C’est difficile d’être une utopiste quand le monde vous hurle que vous pouvez bien vous démener, vous pouvez bien relever la tête et hurler, de toute façon, vous ne brasserez que du vent.

Je pense à l’affaire des violeurs de Fontenay et, putain, vous ne pouvez pas savoir ce que ça me fait.

Les faits divers sordides, les histoires de viols, d’agressions, de violences conjugales, j’en vois passer sur les réseaux sociaux. Pas une semaine sans. La plupart du temps je ne clique pas. A quoi ça sert de cliquer quand on sait déjà ce qu’on va lire ?

J’ai la « chance » de ne pas avoir été violée. J’ai la « malchance » d’avoir « juste » été agressée sexuellement quand j’avais 15 ans. Si je devais faire une comparaison je dirais que c’est comme un bleu : on oublie qu’on vit avec jusqu’au moment où on se cogne sur un coin du bureau et où ça réactive tout.

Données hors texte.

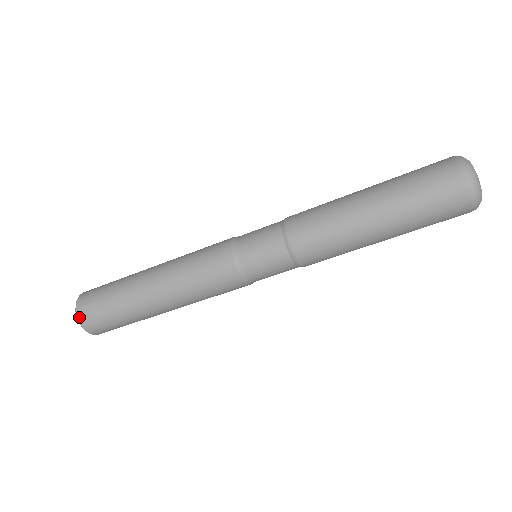
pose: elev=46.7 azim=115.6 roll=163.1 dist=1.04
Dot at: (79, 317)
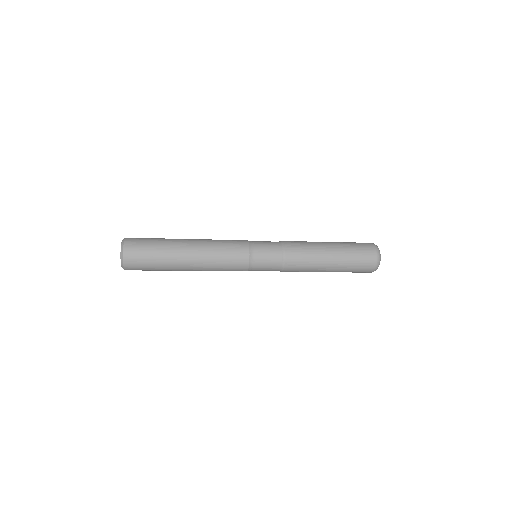
Dot at: occluded
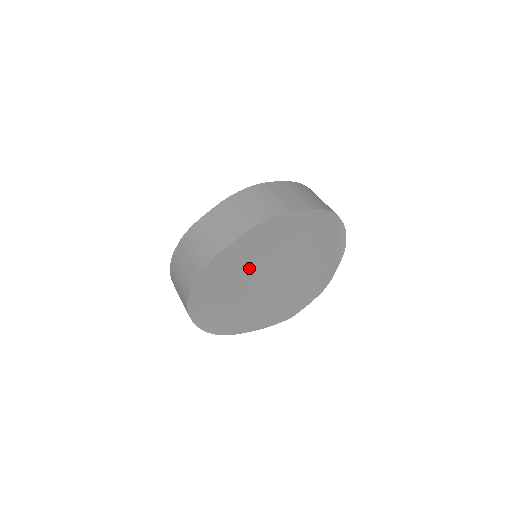
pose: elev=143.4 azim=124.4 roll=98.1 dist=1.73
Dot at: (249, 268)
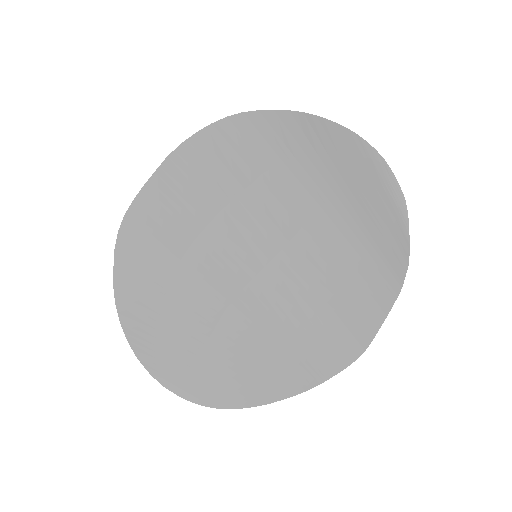
Dot at: (212, 235)
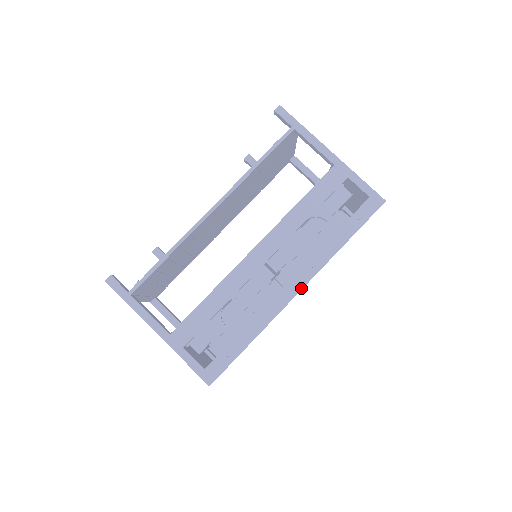
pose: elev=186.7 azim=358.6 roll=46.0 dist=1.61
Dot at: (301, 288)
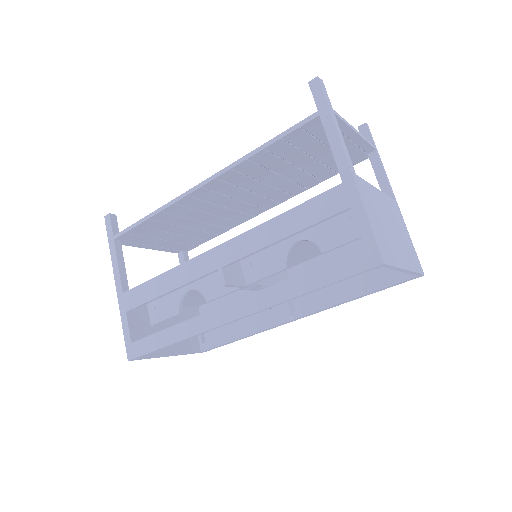
Dot at: (236, 318)
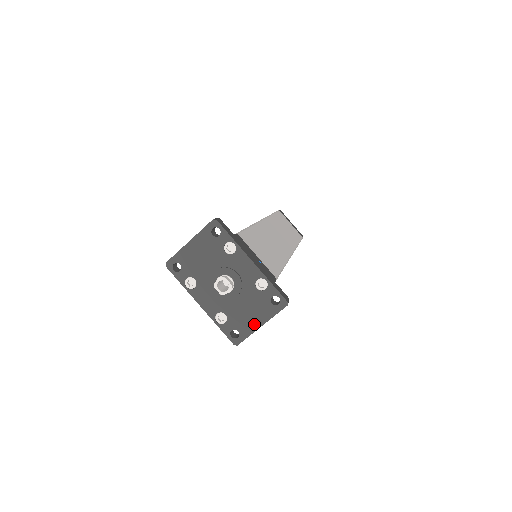
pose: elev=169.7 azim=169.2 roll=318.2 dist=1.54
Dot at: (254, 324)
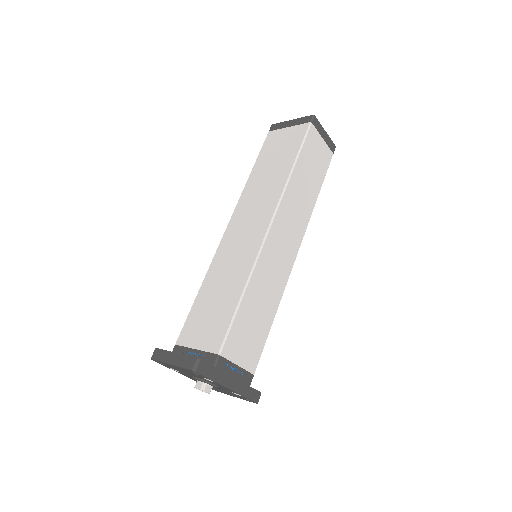
Dot at: occluded
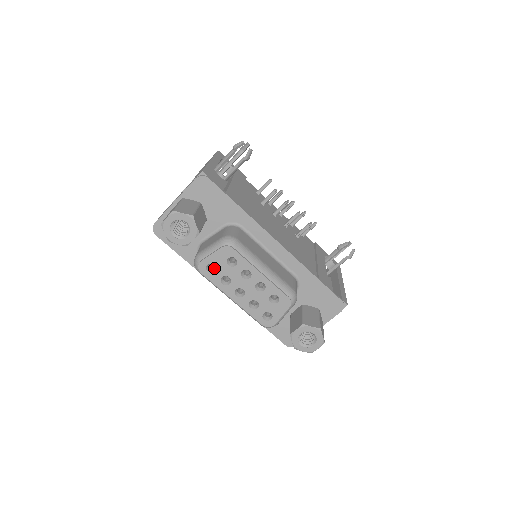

La première personne qui m’a touchée l’a fait sans mon consentement et j’ai la haine, la Haine, d’avoir commencé ma vie sexuelle sur ça. Cette grosse bavure indélébile, je vais me la traîner jusqu’à la tombe, avec toute la charge d’affects que ça ne manquera pas de déclencher en moi épisodiquement – à chaque fois, je me dis que c’est la dernière fois, que ça y est j’ai encaissé, mais la vérité c’est que ça te colle à la peau, que ça fait partie de toi désormais, que cet épisode ne sera jamais complétement vidé de sa charge émotionnelle.

Je ne porterai pas plainte parce que ma situation ne me le permet pas, parce que j’ai socialement plus à perdre qu’à y gagner. C’est un calcul froid et réfléchi de ma part. J’estime que je n’ai pas à me sentir obligé de m’infliger une peine supplémentaire, quelles que soient les belles phrases creuses que certain-e-s te sortent sur la « nécessité de porter plainte ».

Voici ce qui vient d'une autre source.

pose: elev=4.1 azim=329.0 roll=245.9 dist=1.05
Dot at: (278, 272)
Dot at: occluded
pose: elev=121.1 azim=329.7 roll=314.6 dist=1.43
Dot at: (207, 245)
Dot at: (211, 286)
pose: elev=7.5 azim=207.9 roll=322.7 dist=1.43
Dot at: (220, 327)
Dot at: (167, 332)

Mais si je ne porte pas plainte c’est aussi parce que cette société n’est pas prête d’admettre que ma situation existe. Le serpent se mord la queue et moi je ris jaune.

On n’y arrivera pas.

Parce qu’on se persuade que les histoires glauques, c’est toujours chez les autres. Ça se fait pas dans ta cage d’escalier, ça se fait pas au sein de ce couple d’amis que tu fréquentes, ça se fait pas dans la chambre de ton cousin. Les victimes, ce sont des inconnues, de pauvres femmes dans les journaux, et les coupables des désaxés sociopathes aisément reconnaissables. Si ça se passait dans ton entourage, tu n’y croirais pas une seule petite seconde.

Après tout, il a une vie de famille, un boulot, même que parfois il est Blanc. Et il est si gentil, si serviable. Ça ne peut pas être un agresseur ! C’est donc qu’elle affabule, qu’elle se créé une identité de victime pour mieux le salir, lui.

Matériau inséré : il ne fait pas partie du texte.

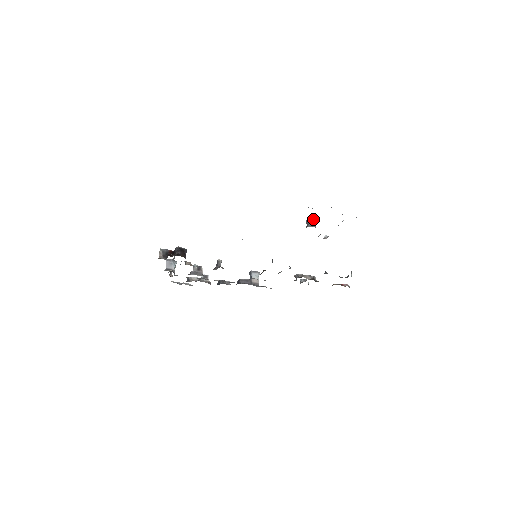
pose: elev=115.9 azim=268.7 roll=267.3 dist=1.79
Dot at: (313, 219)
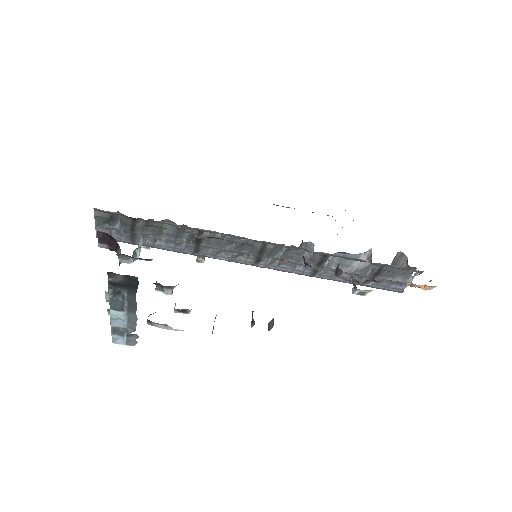
Dot at: occluded
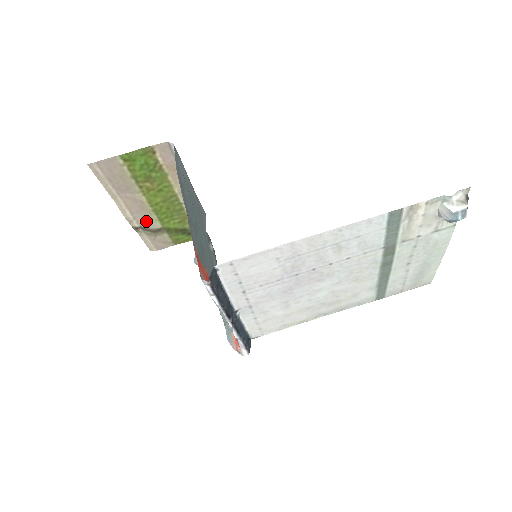
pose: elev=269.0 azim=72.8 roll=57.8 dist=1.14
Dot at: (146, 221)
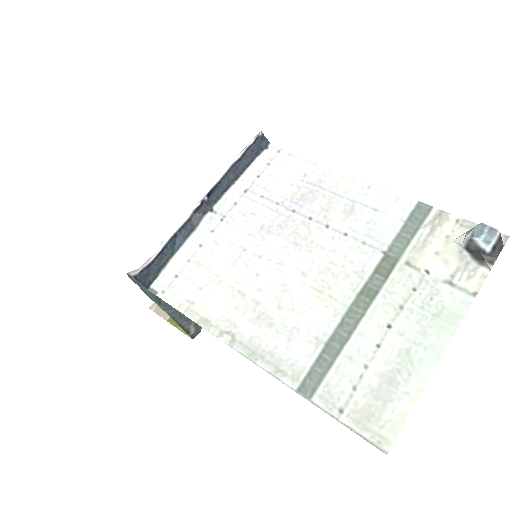
Dot at: occluded
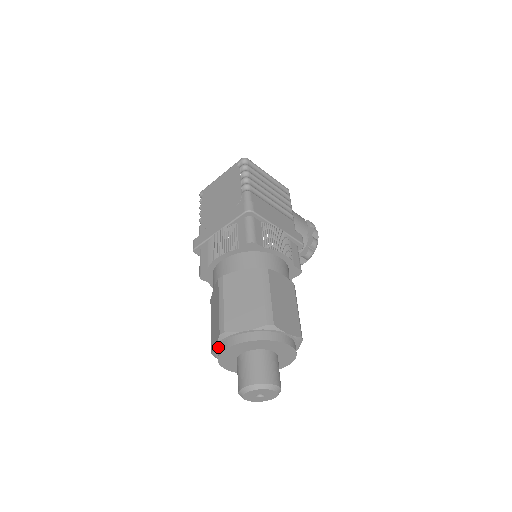
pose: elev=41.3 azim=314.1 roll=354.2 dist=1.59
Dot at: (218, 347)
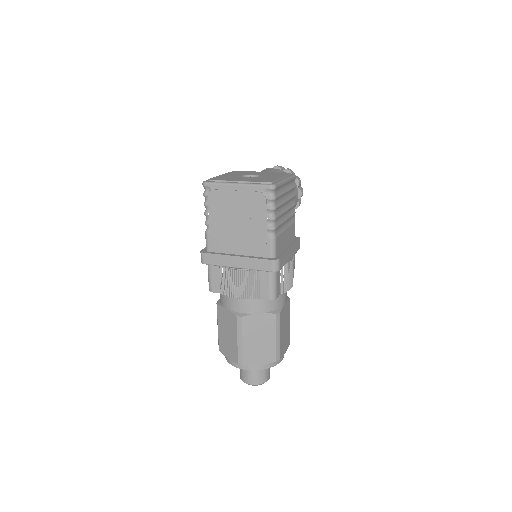
Dot at: (230, 359)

Et moi, devant cette argumentation de merde, j’ai envie de secouer les gens et de leur crier à la face :

Mais, bon sang, atterris ! Mon agresseur est EXACTEMENT comme ça.

Je te le présenterai que t’y croirais pas. Et c’est bien pour ça que, maligne comme je suis, je préfère me la fermer.

On n’y arrivera pas. Je ne parviens plus à y croire.